### REQUIRED ACTION A
According to the article on thimerosal and autism, in what year did vaccines with only trace amounts of thimerosal start to be introduced?
### REQUIRED ACTION B
Copy the article on thimerosal and autism word for word, from "She believes a" to "a genetic link.".

** Opening SELECTED EXTRACT block **

There are two main questions:
_Did older vaccines, which contained more thimerosal than the trace amounts in modern ones, raise the risk of autism?
_Are there risks today? Flu vaccine sold in multidose vials still contains the preservative, and the government urges flu shots for pregnant women and young children even though not enough thimerosal-free ones are available, critics say.
Finding answers is tough because autism, a little-understood developmental disorder, often is diagnosed at the very ages when children get vaccines.
The stories are remarkably similar: A seemingly normal child gets a shot and days, weeks or months later, withdraws from the world, stops speaking, becomes upset at random stimulation such as a doorbell, and adopts compulsive behaviors like head-banging.
Parents blame vaccines, but "that doesn't make it true, no matter how strongly they believe it," said Dr. Steve Goodman, a Johns Hopkins University biostatistician who served on an Institute of Medicine panel convened last year to take an independent look at the evidence, which it found unconvincing. "There doesn't continue to be scientific argument."
Beliefs and evidence are things that Sykes, pastor of Richmond's Christ United Methodist Church, understands. A soft-spoken, slender woman, she does not come off as a radical. She has a degree from Princeton Theological Seminary. The daughter of two CIA employees, she was brought up to trust the government.
"I dare them to call me hysterical," she said. "I'm the last one who should be screaming conspiracy."
Her son was a normal, active baby. A photo shows Wesley clutching an Elmo doll, his blue eyes shining and aware. But in a later photo, taken after autism had set in, Wesley stares vacantly next to his smiling brother.
Through a local autism group, Sykes heard a doctor was advising cod liver oil as a treatment. She gave it to Wesley for three days, then tried an experiment on her son, who had stopped responding even to screams. "Wesley," she said. He looked up at her.
The pastor was sold. She tracked down the doctor, Mary Megson, who did a test on Wesley, which showed a level of mercury that flowed off the chart.
"That was my baptism into this issue," Sykes said.
During pregnancy, she had been given a shot to prevent problems from occurring because she and her baby had a mismatched blood factor. Now, she learned that the drug contained thimerosal, which is half mercury. The additive was also in most childhood vaccines, and had been used since the 1930s to prevent bacterial contamination, especially in multidose vials.
By November 1997, Congress was getting complaints. It ordered the Food and Drug Administration to review mercury in vaccines, drugs and food. The government and a doctor group said there was no evidence of harm but that vaccine makers should move toward eliminating thimerosal to be safe. It wasn't until 1999 that vaccines with only trace amounts of thimerosal started to be introduced.
By then, parents had organized. Barbara Loe Fisher, a Virginia mom who is president of the National Vaccine Information Center, which had successfully campaigned for the safer pertussis vaccine, was disturbed federal officials didn't order thimerosal out.
"I believe this is a failure to regulate industry, no question," she said.
She believes a theory supported by many, that a subset of kids can't handle mercury because of a genetic or other kind of predisposition. Some scientists say it might be something else in the vaccines, such as aluminum, or a hyper-reaction to the vaccine itself. There's a 3 percent to 8 percent recurrence rate of autism in families and the disorder is four times more common in boys — more suggestion of a genetic link.
A suburban Kansas City family's experiences suggest such a link. The afternoon after Kelly Kerns' 2-month-old daughter Kaylee got several vaccines was "living hell," with the child screaming and arching her back, her mother said.
"I kept telling myself everybody gets vaccinated — this is OK," she said.
When Kaylee was 18 months old, her white-blonde hair began falling out and she stopped talking. Meanwhile, Kerns had twin boys — Andrew and Daniel. When they were 15 months old, they received three vaccines. A week later, they stopped talking. All three children have since been diagnosed as autistic.

** Closing SELECTED EXTRACT block **
** Opening INFORMATION PROVIDED block **

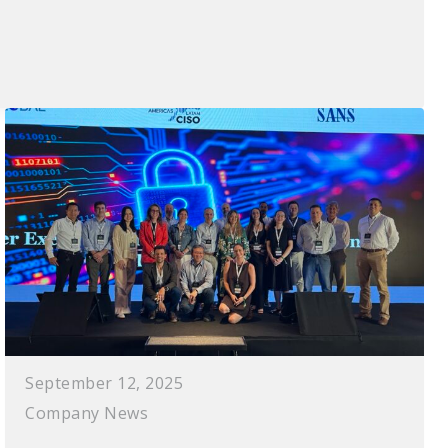
September 12, 2025
Company News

** Closing INFORMATION PROVIDED block **

### REPLY A
1999

### REPLY B
She believes a theory supported by many, that a subset of kids can't handle mercury because of a genetic or other kind of predisposition. Some scientists say it might be something else in the vaccines, such as aluminum, or a hyper-reaction to the vaccine itself. There's a 3 percent to 8 percent recurrence rate of autism in families and the disorder is four times more common in boys — more suggestion of a genetic link.